Kathmandu recommendations

Article by Saakshi Project

South Asian Journalists and human rights defenders call for sensitive reporting of violence against minorities 

South Asian journalists and human rights defenders from six SAARC countries (Bhutan, Bangladesh, India, Nepal, Pakistan and Sri Lanka) jointly published their recommendations –entitled the ‘Kathmandu Recommendations’ -to the media on responsibly reporting hate speech and violence targeting minorities. 

The eight recommendations include the need for media to practise caution as they use social media as a source of information, the importance of employing ombudspersons, and the need to counter hate speech with proactive alternative speech. The group also called for better protection of journalists and human rights defenders by their local governments and law enforcement agencies. 

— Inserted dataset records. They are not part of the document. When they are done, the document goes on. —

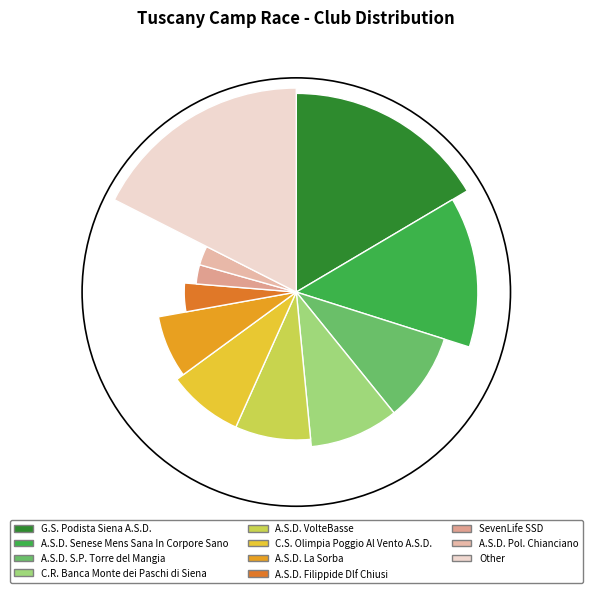

Approximately how many times larger is the value at A.S.D. Filippide Dlf Chiusi compared to C.S. Olimpia Poggio Al Vento A.S.D.?

0.5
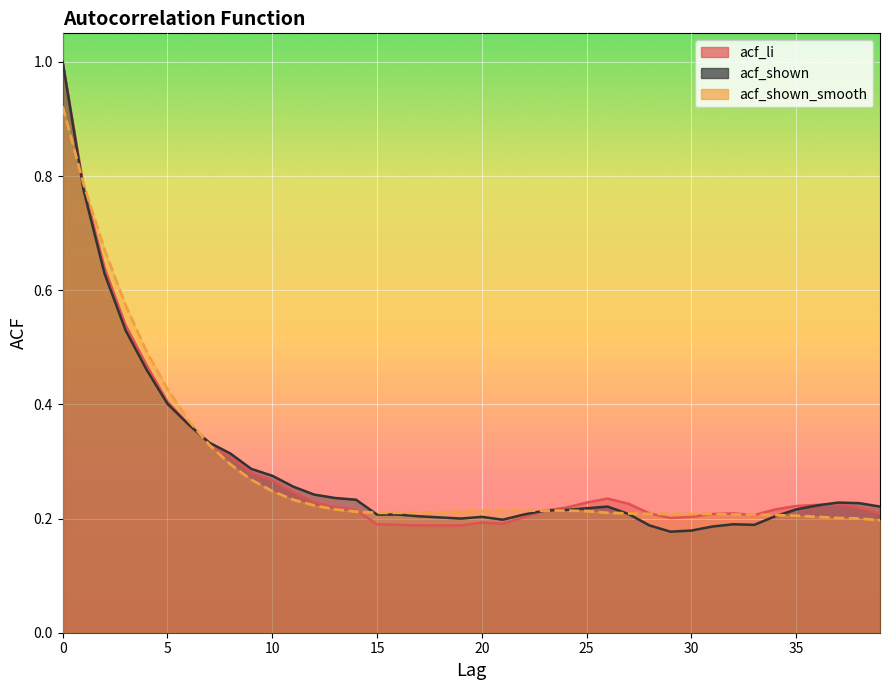

What is the difference between the second highest and second lowest values in the acf_shown_smooth series?

0.6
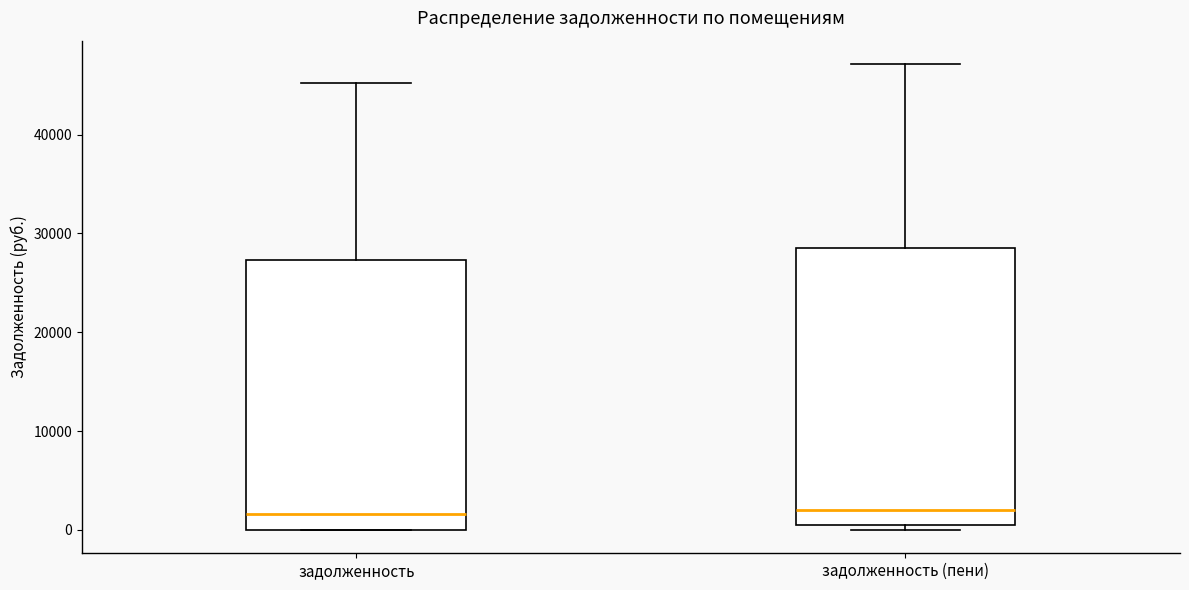

Reading left to right, transcribe this box plot: for each box, give where its median line is, the range the box spans, and where its two whiskers end, as read against the y-axis. The values are not printed on the chart, so give them approximately, as read against the axis.

задолженность: median 2000, box 0 to 27000, whiskers 0 to 45000
задолженность (пени): median 2000, box 1000 to 29000, whiskers 0 to 47000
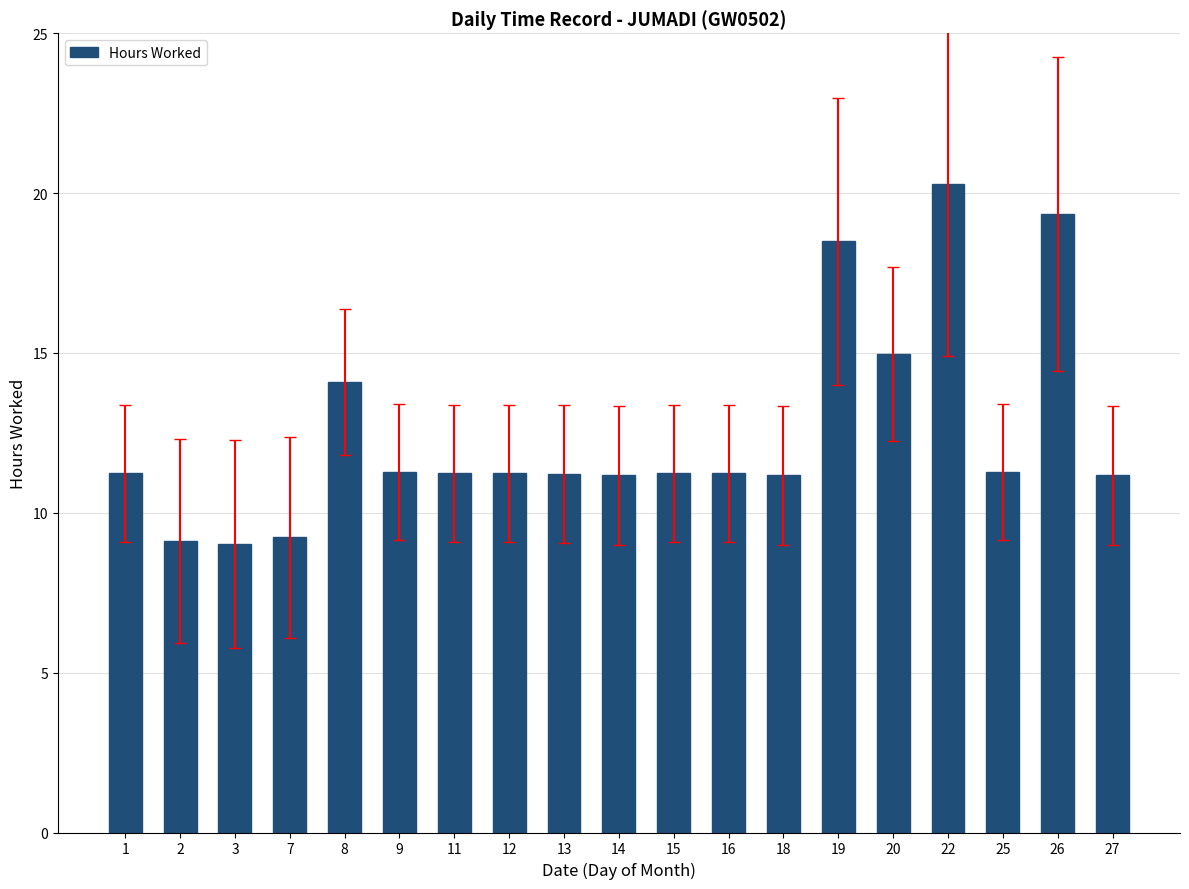

What is the value of the 19th bar from the left?

11.2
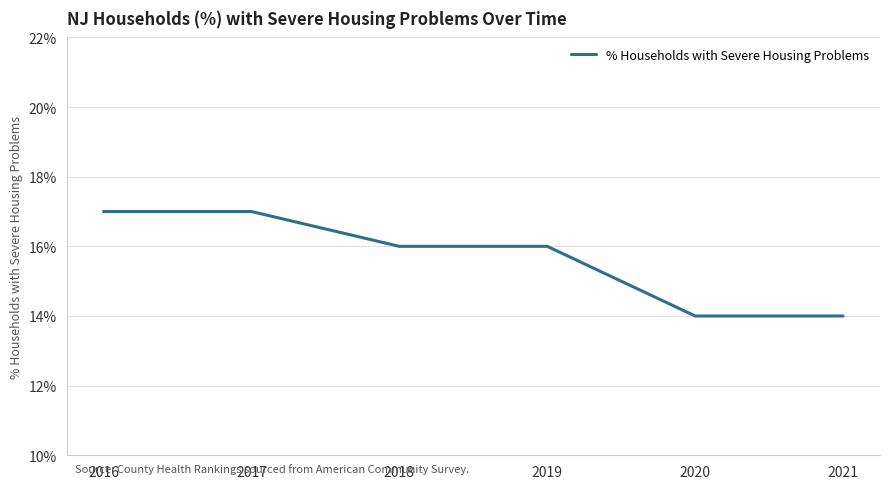

Does the chart display data point markers on the line(s)?

No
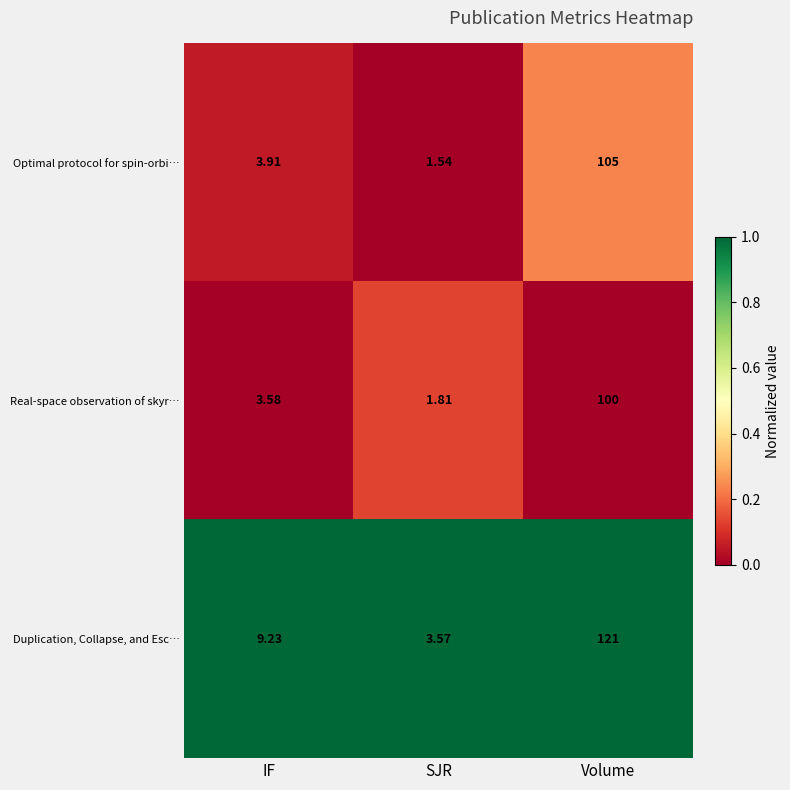

Which series changed the most between IF and Volume?

Duplication, Collapse, and Esc…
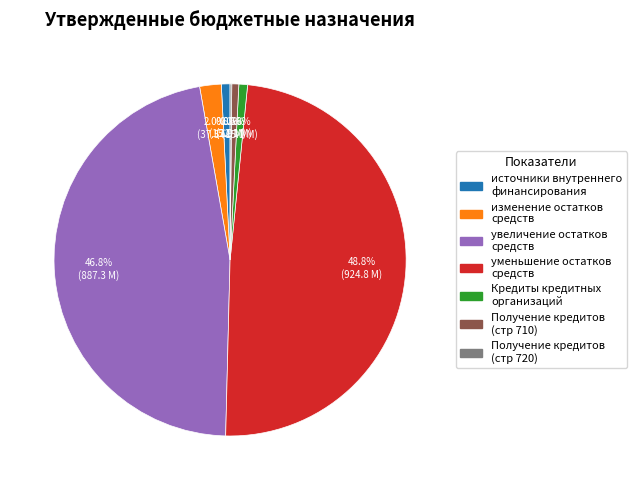

Is there a majority slice in this chart?

No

The drafting of these recommendations began at a consultation aimed at helping journalists and human rights defenders from the region work collaboratively to share best practises in reporting on a range of issues that affect religious minorities. The event-held in Kathmandu in August 2014- was organised by the SAAKSHI project and attended by twenty participants from six South Asian countries.

Journalists from Bhutan, Bangladesh, India, Nepal, Pakistan and Sri Lanka were among the authors of the recommendations, including Manoj Mitta (NED fellow and former senior editor at the Times of India and Indian Express), Deepak Adhikari (an independent journalist from Nepal who writes for a range of media outlets including Al Jazeera and AFP), Dhaka Tribune journalist Julfikar Ali Manik , two leading human rights activists from India-John Dayal and Ram Puniyani, Peter Jacob (Director of Centre for Social Justice, Pakistan) , and Tahmina Rahman, South Asia Director of Article 19 –the organisation that helped in the formulation of the U.N Rabat Plan of Action. 

Vishal Arora, one of the participants of the consultation said: “These recommendations are apt given the currency of religion-related issues in South Asia, from competing voices of moderate Muslims and extremist Islamists in the Muslim-majority nations of Pakistan, Bangladesh, Afghanistan and the Maldives, to heated debates over religious intolerance in India, and from the declaration of secularism as a constitutional value in Nepal to the need for ethnic and religious reconciliation in the post-civil war Sri Lanka. And Bhutan, considered the most peaceful country in the region and the world’s only Mahayana Buddhist nation, appears to be cautiously moving towards equal treatment of all religious communities.”


Recommendations drafted by a group of South Asian journalists and human rights defenders on best practise in reporting violence targeting minorities. 

We recommend that media organisations should: 

1. Bear in mind that hate speech that incites violence is not the only kind that is prohibited under international law. The ICCPR – which has been signed by most SAARC nations (with the exception of Bhutan) – also requires states to prohibit incitement of discrimination and hostility. Accordingly, the media should exercise due caution in dealing with statements, policies and actions that violate such covenants. 

2. Implement recruitment policies ensure that journalists at all levels reflect the demographic diversity of their countries, in terms of religion, region, language, caste, ethnicity and gender. Journalists from different backgrounds can help ensure that the organisation is not taken by surprise by issues that may be brewing within various communities.

3. Appoint an ombudsperson or reader’s editor to deal with grievances of readers/viewers. During times of communal tensions, such an internal watchdog can play a mediating role and offer advice to time-pressed editors. This can help ensure that the media is part of the solution rather than the problem.

4. Invest more in effective and timely ‘counter speech’ as encouraged by the UN Rabat Plan of Action. They should also embrace the responsibility to highlight moderate voices and the voices of victims. 

5. Include in their code of ethics, among other things, their ethical responsibility to protect minorities against violence, discrimination and hostility. The code of ethics should be imparted to all the journalists and strictly enforced as a measure to maintain the credibility of the organisation concerned.

6. While recognizing and embracing new media initiatives such as blogs, citizen journalism and social media, exercise due diligence in picking up unverified information and inflammatory opinions from such sources, especially when they are likely to have repercussions on communal harmony.

7. Compile case studies to sensitize journalists to the various ways in which they may fall prey to communal propaganda in their cultural context and create an institutional memory to respond to such challenges.

8. In the event of communal violence on a mass scale, the media should not propagate the false assumption that crimes targeting minorities are entirely or spontaneously the result of public anger. Instead, the media should investigate the possibility of political instigation, evasion of responsibility or administrative complicity, which often includes the claim that episodic violence is the result of public anger. The pattern over the years shows that public anger needs to be addressed – but is in itself - not a sufficient condition for violence against communities. 

Although this document is directed primarily at the media, we would also like to stress the responsibility of each government to in particular, enforce existing laws against incitement and intimidation. The lack of such enforcement often results in mob rule and the harassment or worse of journalists, bloggers and human rights defenders who attempt to speak up for oppressed minorities. Counter-speech would be impossible in such a dangerous environment.